Traditional AI agents work like contractors: you give them a task, they do it, then wait for the next instruction. If something breaks mid-workflow, you have to step in manually.
OpenFang Hands work like skilled employees. Each Hand carries a complete standard operating procedure. After activation, it knows what to do, when to do it, and where to deliver the results. The entire workflow runs in a closed loop without human intervention.
Every Hand internally bundles four components: an execution plan, an expert knowledge base, tool invocation permissions, and dashboard metrics. This architecture ensures predictable behavior while maintaining the flexibility to handle edge cases through built-in decision trees and error recovery mechanisms.
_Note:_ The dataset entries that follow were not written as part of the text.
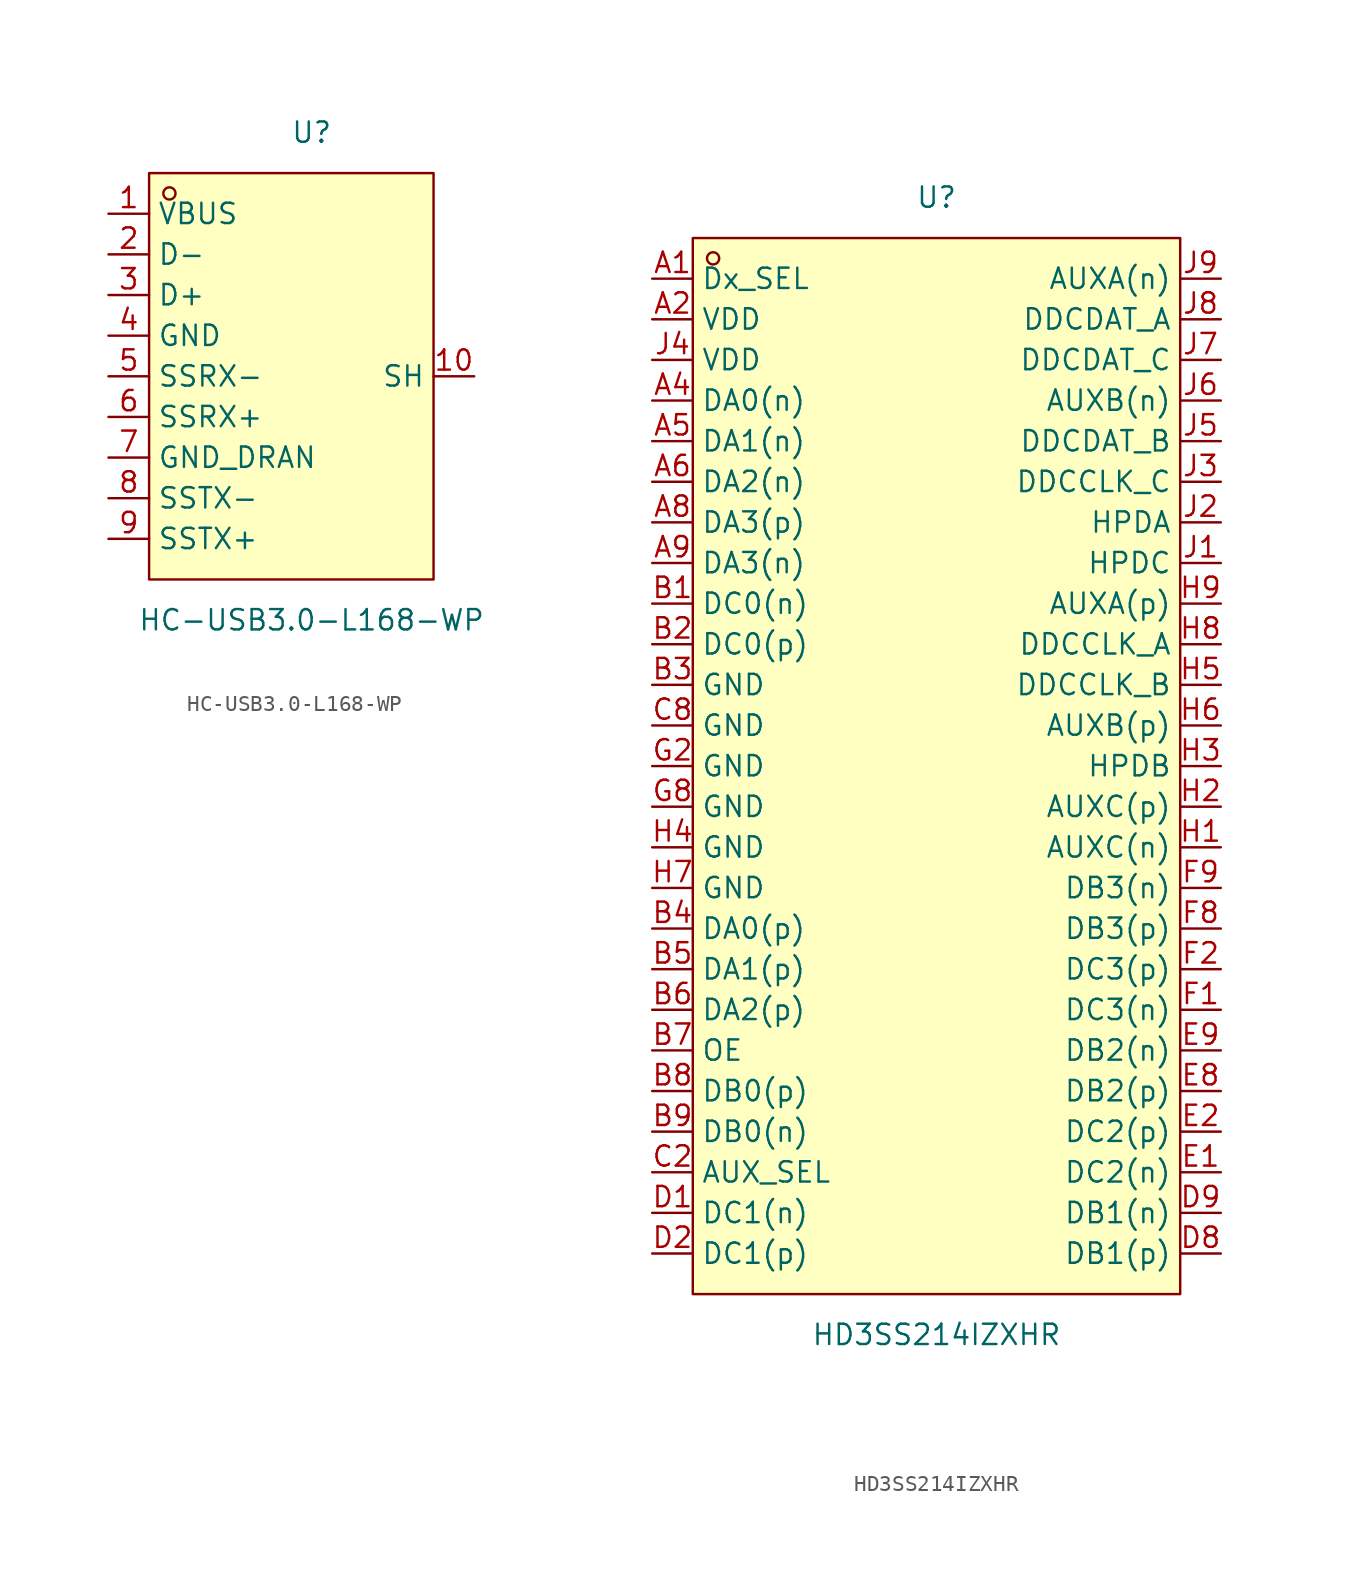
<source format=kicad_sym>
(kicad_symbol_lib
  (version 20241209)
  (generator "kicad_symbol_editor")
  (generator_version "9.0")
  (symbol "HC-USB3.0-L168-WP"
    (property "Reference" "U"
      (at 0 15.24 0)
      (effects (font (size 1.27 1.27))))
    (property "Value" "HC-USB3.0-L168-WP"
      (at 0 -15.24 0)
      (effects (font (size 1.27 1.27))))
    (symbol "HC-USB3.0-L168-WP_0_1"
      (rectangle (start -10.16 12.7) (end 7.62 -12.7) (stroke (width 0) (type default)) (fill (type background)))
      (circle (center -8.89 11.43) (radius 0.38) (stroke (width 0) (type default)) (fill (type none)))
      (pin unspecified line (at -12.7 10.16 0) (length 2.54) (name "VBUS" (effects (font (size 1.27 1.27)))) (number "1" (effects (font (size 1.27 1.27)))))
      (pin unspecified line (at -12.7 7.62 0) (length 2.54) (name "D-" (effects (font (size 1.27 1.27)))) (number "2" (effects (font (size 1.27 1.27)))))
      (pin unspecified line (at -12.7 5.08 0) (length 2.54) (name "D+" (effects (font (size 1.27 1.27)))) (number "3" (effects (font (size 1.27 1.27)))))
      (pin unspecified line (at -12.7 2.54 0) (length 2.54) (name "GND" (effects (font (size 1.27 1.27)))) (number "4" (effects (font (size 1.27 1.27)))))
      (pin unspecified line (at -12.7 0 0) (length 2.54) (name "SSRX-" (effects (font (size 1.27 1.27)))) (number "5" (effects (font (size 1.27 1.27)))))
      (pin unspecified line (at -12.7 -2.54 0) (length 2.54) (name "SSRX+" (effects (font (size 1.27 1.27)))) (number "6" (effects (font (size 1.27 1.27)))))
      (pin unspecified line (at -12.7 -5.08 0) (length 2.54) (name "GND_DRAN" (effects (font (size 1.27 1.27)))) (number "7" (effects (font (size 1.27 1.27)))))
      (pin unspecified line (at -12.7 -7.62 0) (length 2.54) (name "SSTX-" (effects (font (size 1.27 1.27)))) (number "8" (effects (font (size 1.27 1.27)))))
      (pin unspecified line (at -12.7 -10.16 0) (length 2.54) (name "SSTX+" (effects (font (size 1.27 1.27)))) (number "9" (effects (font (size 1.27 1.27)))))
      (pin unspecified line (at 10.16 0 180) (length 2.54) (name "SH" (effects (font (size 1.27 1.27)))) (number "10" (effects (font (size 1.27 1.27)))))))
  (symbol "HD3SS214IZXHR"
    (property "Reference" "U"
      (at 0 35.56 0)
      (effects (font (size 1.27 1.27))))
    (property "Value" "HD3SS214IZXHR"
      (at 0 -35.56 0)
      (effects (font (size 1.27 1.27))))
    (symbol "HD3SS214IZXHR_0_1"
      (rectangle (start -15.24 33.02) (end 15.24 -33.02) (stroke (width 0) (type default)) (fill (type background)))
      (circle (center -13.97 31.75) (radius 0.38) (stroke (width 0) (type default)) (fill (type none)))
      (pin unspecified line (at -17.78 30.48 0) (length 2.54) (name "Dx_SEL" (effects (font (size 1.27 1.27)))) (number "A1" (effects (font (size 1.27 1.27)))))
      (pin unspecified line (at -17.78 27.94 0) (length 2.54) (name "VDD" (effects (font (size 1.27 1.27)))) (number "A2" (effects (font (size 1.27 1.27)))))
      (pin unspecified line (at -17.78 25.4 0) (length 2.54) (name "VDD" (effects (font (size 1.27 1.27)))) (number "J4" (effects (font (size 1.27 1.27)))))
      (pin unspecified line (at -17.78 22.86 0) (length 2.54) (name "DA0(n)" (effects (font (size 1.27 1.27)))) (number "A4" (effects (font (size 1.27 1.27)))))
      (pin unspecified line (at -17.78 20.32 0) (length 2.54) (name "DA1(n)" (effects (font (size 1.27 1.27)))) (number "A5" (effects (font (size 1.27 1.27)))))
      (pin unspecified line (at -17.78 17.78 0) (length 2.54) (name "DA2(n)" (effects (font (size 1.27 1.27)))) (number "A6" (effects (font (size 1.27 1.27)))))
      (pin unspecified line (at -17.78 15.24 0) (length 2.54) (name "DA3(p)" (effects (font (size 1.27 1.27)))) (number "A8" (effects (font (size 1.27 1.27)))))
      (pin unspecified line (at -17.78 12.7 0) (length 2.54) (name "DA3(n)" (effects (font (size 1.27 1.27)))) (number "A9" (effects (font (size 1.27 1.27)))))
      (pin unspecified line (at -17.78 10.16 0) (length 2.54) (name "DC0(n)" (effects (font (size 1.27 1.27)))) (number "B1" (effects (font (size 1.27 1.27)))))
      (pin unspecified line (at -17.78 7.62 0) (length 2.54) (name "DC0(p)" (effects (font (size 1.27 1.27)))) (number "B2" (effects (font (size 1.27 1.27)))))
      (pin unspecified line (at -17.78 5.08 0) (length 2.54) (name "GND" (effects (font (size 1.27 1.27)))) (number "B3" (effects (font (size 1.27 1.27)))))
      (pin unspecified line (at -17.78 2.54 0) (length 2.54) (name "GND" (effects (font (size 1.27 1.27)))) (number "C8" (effects (font (size 1.27 1.27)))))
      (pin unspecified line (at -17.78 0 0) (length 2.54) (name "GND" (effects (font (size 1.27 1.27)))) (number "G2" (effects (font (size 1.27 1.27)))))
      (pin unspecified line (at -17.78 -2.54 0) (length 2.54) (name "GND" (effects (font (size 1.27 1.27)))) (number "G8" (effects (font (size 1.27 1.27)))))
      (pin unspecified line (at -17.78 -5.08 0) (length 2.54) (name "GND" (effects (font (size 1.27 1.27)))) (number "H4" (effects (font (size 1.27 1.27)))))
      (pin unspecified line (at -17.78 -7.62 0) (length 2.54) (name "GND" (effects (font (size 1.27 1.27)))) (number "H7" (effects (font (size 1.27 1.27)))))
      (pin unspecified line (at -17.78 -10.16 0) (length 2.54) (name "DA0(p)" (effects (font (size 1.27 1.27)))) (number "B4" (effects (font (size 1.27 1.27)))))
      (pin unspecified line (at -17.78 -12.7 0) (length 2.54) (name "DA1(p)" (effects (font (size 1.27 1.27)))) (number "B5" (effects (font (size 1.27 1.27)))))
      (pin unspecified line (at -17.78 -15.24 0) (length 2.54) (name "DA2(p)" (effects (font (size 1.27 1.27)))) (number "B6" (effects (font (size 1.27 1.27)))))
      (pin unspecified line (at -17.78 -17.78 0) (length 2.54) (name "OE" (effects (font (size 1.27 1.27)))) (number "B7" (effects (font (size 1.27 1.27)))))
      (pin unspecified line (at -17.78 -20.32 0) (length 2.54) (name "DB0(p)" (effects (font (size 1.27 1.27)))) (number "B8" (effects (font (size 1.27 1.27)))))
      (pin unspecified line (at -17.78 -22.86 0) (length 2.54) (name "DB0(n)" (effects (font (size 1.27 1.27)))) (number "B9" (effects (font (size 1.27 1.27)))))
      (pin unspecified line (at -17.78 -25.4 0) (length 2.54) (name "AUX_SEL" (effects (font (size 1.27 1.27)))) (number "C2" (effects (font (size 1.27 1.27)))))
      (pin unspecified line (at -17.78 -27.94 0) (length 2.54) (name "DC1(n)" (effects (font (size 1.27 1.27)))) (number "D1" (effects (font (size 1.27 1.27)))))
      (pin unspecified line (at -17.78 -30.48 0) (length 2.54) (name "DC1(p)" (effects (font (size 1.27 1.27)))) (number "D2" (effects (font (size 1.27 1.27)))))
      (pin unspecified line (at 17.78 30.48 180) (length 2.54) (name "AUXA(n)" (effects (font (size 1.27 1.27)))) (number "J9" (effects (font (size 1.27 1.27)))))
      (pin unspecified line (at 17.78 27.94 180) (length 2.54) (name "DDCDAT_A" (effects (font (size 1.27 1.27)))) (number "J8" (effects (font (size 1.27 1.27)))))
      (pin unspecified line (at 17.78 25.4 180) (length 2.54) (name "DDCDAT_C" (effects (font (size 1.27 1.27)))) (number "J7" (effects (font (size 1.27 1.27)))))
      (pin unspecified line (at 17.78 22.86 180) (length 2.54) (name "AUXB(n)" (effects (font (size 1.27 1.27)))) (number "J6" (effects (font (size 1.27 1.27)))))
      (pin unspecified line (at 17.78 20.32 180) (length 2.54) (name "DDCDAT_B" (effects (font (size 1.27 1.27)))) (number "J5" (effects (font (size 1.27 1.27)))))
      (pin unspecified line (at 17.78 17.78 180) (length 2.54) (name "DDCCLK_C" (effects (font (size 1.27 1.27)))) (number "J3" (effects (font (size 1.27 1.27)))))
      (pin unspecified line (at 17.78 15.24 180) (length 2.54) (name "HPDA" (effects (font (size 1.27 1.27)))) (number "J2" (effects (font (size 1.27 1.27)))))
      (pin unspecified line (at 17.78 12.7 180) (length 2.54) (name "HPDC" (effects (font (size 1.27 1.27)))) (number "J1" (effects (font (size 1.27 1.27)))))
      (pin unspecified line (at 17.78 10.16 180) (length 2.54) (name "AUXA(p)" (effects (font (size 1.27 1.27)))) (number "H9" (effects (font (size 1.27 1.27)))))
      (pin unspecified line (at 17.78 7.62 180) (length 2.54) (name "DDCCLK_A" (effects (font (size 1.27 1.27)))) (number "H8" (effects (font (size 1.27 1.27)))))
      (pin unspecified line (at 17.78 5.08 180) (length 2.54) (name "DDCCLK_B" (effects (font (size 1.27 1.27)))) (number "H5" (effects (font (size 1.27 1.27)))))
      (pin unspecified line (at 17.78 2.54 180) (length 2.54) (name "AUXB(p)" (effects (font (size 1.27 1.27)))) (number "H6" (effects (font (size 1.27 1.27)))))
      (pin unspecified line (at 17.78 0 180) (length 2.54) (name "HPDB" (effects (font (size 1.27 1.27)))) (number "H3" (effects (font (size 1.27 1.27)))))
      (pin unspecified line (at 17.78 -2.54 180) (length 2.54) (name "AUXC(p)" (effects (font (size 1.27 1.27)))) (number "H2" (effects (font (size 1.27 1.27)))))
      (pin unspecified line (at 17.78 -5.08 180) (length 2.54) (name "AUXC(n)" (effects (font (size 1.27 1.27)))) (number "H1" (effects (font (size 1.27 1.27)))))
      (pin unspecified line (at 17.78 -7.62 180) (length 2.54) (name "DB3(n)" (effects (font (size 1.27 1.27)))) (number "F9" (effects (font (size 1.27 1.27)))))
      (pin unspecified line (at 17.78 -10.16 180) (length 2.54) (name "DB3(p)" (effects (font (size 1.27 1.27)))) (number "F8" (effects (font (size 1.27 1.27)))))
      (pin unspecified line (at 17.78 -12.7 180) (length 2.54) (name "DC3(p)" (effects (font (size 1.27 1.27)))) (number "F2" (effects (font (size 1.27 1.27)))))
      (pin unspecified line (at 17.78 -15.24 180) (length 2.54) (name "DC3(n)" (effects (font (size 1.27 1.27)))) (number "F1" (effects (font (size 1.27 1.27)))))
      (pin unspecified line (at 17.78 -17.78 180) (length 2.54) (name "DB2(n)" (effects (font (size 1.27 1.27)))) (number "E9" (effects (font (size 1.27 1.27)))))
      (pin unspecified line (at 17.78 -20.32 180) (length 2.54) (name "DB2(p)" (effects (font (size 1.27 1.27)))) (number "E8" (effects (font (size 1.27 1.27)))))
      (pin unspecified line (at 17.78 -22.86 180) (length 2.54) (name "DC2(p)" (effects (font (size 1.27 1.27)))) (number "E2" (effects (font (size 1.27 1.27)))))
      (pin unspecified line (at 17.78 -25.4 180) (length 2.54) (name "DC2(n)" (effects (font (size 1.27 1.27)))) (number "E1" (effects (font (size 1.27 1.27)))))
      (pin unspecified line (at 17.78 -27.94 180) (length 2.54) (name "DB1(n)" (effects (font (size 1.27 1.27)))) (number "D9" (effects (font (size 1.27 1.27)))))
      (pin unspecified line (at 17.78 -30.48 180) (length 2.54) (name "DB1(p)" (effects (font (size 1.27 1.27)))) (number "D8" (effects (font (size 1.27 1.27))))))))
</source>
Beyond the 7 built-in Hands, you can build your own. Define a HAND.toml file specifying tools, parameters, and prompts, and you have a custom autonomous capability package ready for deployment. Share it with the community through FangHub, the OpenFang marketplace.
Layer 1
HAND.toml — The Job Description
Declarative manifest defining required tools, user-configurable settings, dashboard metrics, and system requirements. Compiled into the binary at build time.
Layer 2
System Prompt — The Training Manual
Multi-stage operational runbook with concrete procedures, decision trees, error recovery mechanisms, and quality gates that the Hand follows autonomously.
Layer 3
SKILL.md — The Domain Expertise
Expert domain knowledge injected into the agent context: best practices, industry standards, evaluation criteria, and known pitfalls that make the Hand a specialist.